Population simply refers to the number of people living in a particular place, be it village, towns, city or country.When the number increases so excessively in terms especially of the size of that particular place as to begin to have negative effects of many aspects of livelihood, it generates population issues. A century or even half a century ago, population was not an issue for any of the countries in the world, for the size of each country could hold the number of people living in it then, moreover, the natural resources of the country, such as land, could adequately cater for the basic needs of the existing population. The situation has quite dramatically changed over the last three or four decades as a result of population boom that was experienced by practically all the countries of the world. Questions began to be raised as to the impact of the large population increase on the quality of human life, the adequacy of existing natural resources, the quality of the environment and so on. Thus, population has become an issue in the world today.
It was the advanced countries of the Western world that first recognized the negative effect that the large population increases would have on the lives of their people and began to find ways to deal with the problem. They took account of the population dynamics in their national planning policies and measures. Developing countries like Ghana, even though they were experiencing huge increases in the sizes of the populations of their various countries, did not appreciate the importance of the population dynamics and did little to nothing to come to grips with those dynamics. They failed to take account of the large population increases in their countries in their national planning programmes and activities.

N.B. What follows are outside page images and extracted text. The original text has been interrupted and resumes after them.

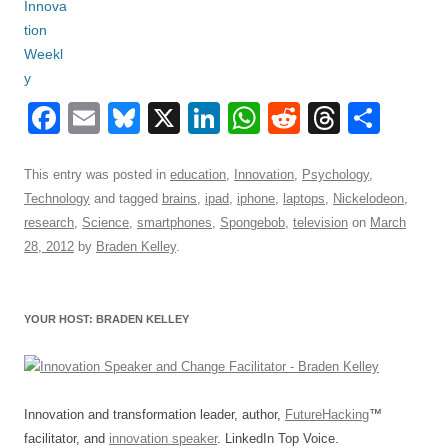
F
E
Bl
X
Li
W
R
T
S
a
m
u
n
h
e
hr
h
c
ail
e
k
at
d
e
ar
This entry was posted in
education
,
Innovation
,
Psychology
,
Technology
and tagged
brains
,
ipad
,
iphone
,
laptops
,
Nickelodeon
,
e
sk
e
s
di
a
e
research
,
Science
,
smartphones
,
Spongebob
,
television
on
March
b
y
dI
A
t
d
28, 2012
by
Braden Kelley
.
o
n
p
s
o
p
YOUR HOST: BRADEN KELLEY
k
Innovation and transformation leader, author,
FutureHacking
™
facilitator, and
innovation speaker
. LinkedIn Top Voice.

In Ghana, it was not until the Ghana population of 1969 was launched that attempts began to be made to relate population to national resources and planning. Before then, very little attempt, if any was made to deal with the high rate of population growth. In consequence, Ghana’s population has been increasing by leaps and bounds with serious negative effects on the socioeconomic development of the nation and the quality of life of its citizens. Thus, Ghana has population issues on its hands and has to deal with them seriously sooner rather than later.

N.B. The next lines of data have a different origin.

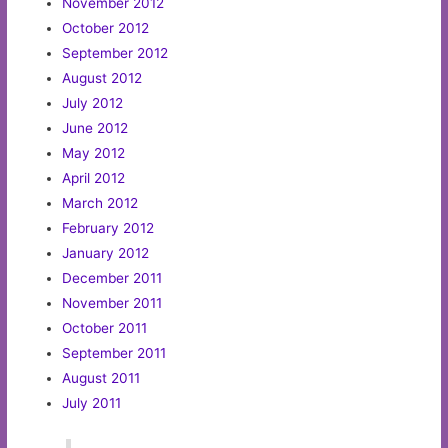
November 2012
October 2012
September 2012
August 2012
July 2012
June 2012
May 2012
April 2012
March 2012
February 2012
January 2012
December 2011
November 2011
October 2011
September 2011
August 2011
July 2011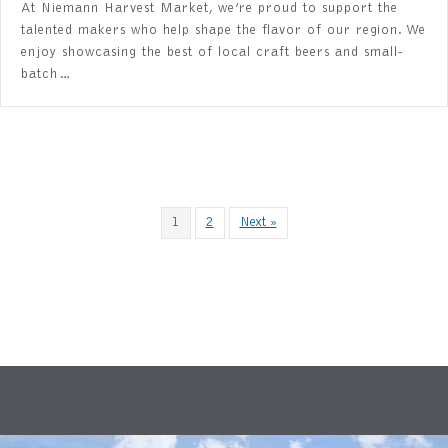
At Niemann Harvest Market, we’re proud to support the
talented makers who help shape the flavor of our region. We
enjoy showcasing the best of local craft beers and small-
batch…
1
2
Next »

The Relevance of Ghana’s Population Policy
In our contemporary world that is faced with the problem of population explosion that is having negative effects on the environment in different ways, on the availability of land, food and water and in general, on the quality of life of the people’s of the world, every country ought to have a coherent population policy to guide its planning and development goals. Defining a population policy is, thus a basic requirement in today’s times, if a country is to achieve high levels of well-being for its people.
It was not until March 1969 that the government of Ghana issued a clear policy on population. This policy document was titled Population Planning for National Progress and Prosperity. The document not only defined government’s policy on population but also affirmed government’s determination and commitment to adopt and implement measures and programmes to manage population resources in a way that would help realize the government’s objective to enhance socioeconomic development and, in this way, improve the quality of life of the people of Ghana.
A quarter of a century after this policy was first proclaimed, the rate of growth of the population of Ghana was considered by population experts, policy makers and economic planners as unacceptably high. The experts pointed out that the high rate of the country’s population growth could subvert its plans for economic and sustainable development and the eradication of poverty.
One serious factor of the inadequacies or failure of the 1969 population policy was the absence of a well defined institutional machinery to translate policy objectives into programmes and actions and implementation plans. Other factors included the in adequate knowledge of the inter relationship between population and development, inadequate funding, and the lack of community participation that was probably due to inadequate understanding of the wider community of the issues involved.
It became necessary, therefore to take another look at the original policy document with a view to redefine its objectives and to institute new measures and implementation strategies in order to achieve its goals.